How many committee members were previously allowed?

Previously, any property with 13 or more lots had to elect a committee.

This committee could be between 3 and 12 members.

What are the new changes?

Under the new changes, any property with 10 or more lots must elect a committee. The committee must now be between 3 and 7 members.

However, the Owners Corporation may resolve by ordinary resolution to have up to 12 members.

What is the ideal size?

While you may have a committee of 12 under the legislation with a resolution, The Knight recommends keeping it at 7 maximum.

A ground-breaking study from the 70s suggests that the ideal size of team is 5 people.

More recent research has shown that after the 7th person added, each extra member reduces effectiveness by 10%.

In Owners Corporations, large committees can lead to factionalism. It can also increase the difficulty of passing resolutions as a majority of members must vote in favour.

Consider what works best for your community. If you have overwhelming interest from owners in joining the committee you may want to investigate forming subcommittees based on their skills and interest.

How can The Knight help?

The Knight has developed guidelines to assist our owners in best practice.

(Data excerpts)
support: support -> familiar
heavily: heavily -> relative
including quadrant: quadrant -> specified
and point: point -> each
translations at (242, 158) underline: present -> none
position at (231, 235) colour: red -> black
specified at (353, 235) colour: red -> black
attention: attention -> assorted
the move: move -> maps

Request 1:
From the passage on committee size, extract everything from "How many committee" down to "the ideal size?".
Request 2:
Answer the following from the passage on committee size:
(a) Under the previous rules, how many lots did a property need before it had to elect a committee?
(b) Under the new changes, what range of members must a committee have?
(c) What team size did the study from the 70s suggest as ideal?

Correct answer 1:
How many committee members were previously allowed?

Previously, any property with 13 or more lots had to elect a committee.

This committee could be between 3 and 12 members.

What are the new changes?

Under the new changes, any property with 10 or more lots must elect a committee. The committee must now be between 3 and 7 members.

However, the Owners Corporation may resolve by ordinary resolution to have up to 12 members.

What is the ideal size?

Correct answer 2:
(a) 13 or more lots.
(b) Between 3 and 7 members.
(c) 5 people.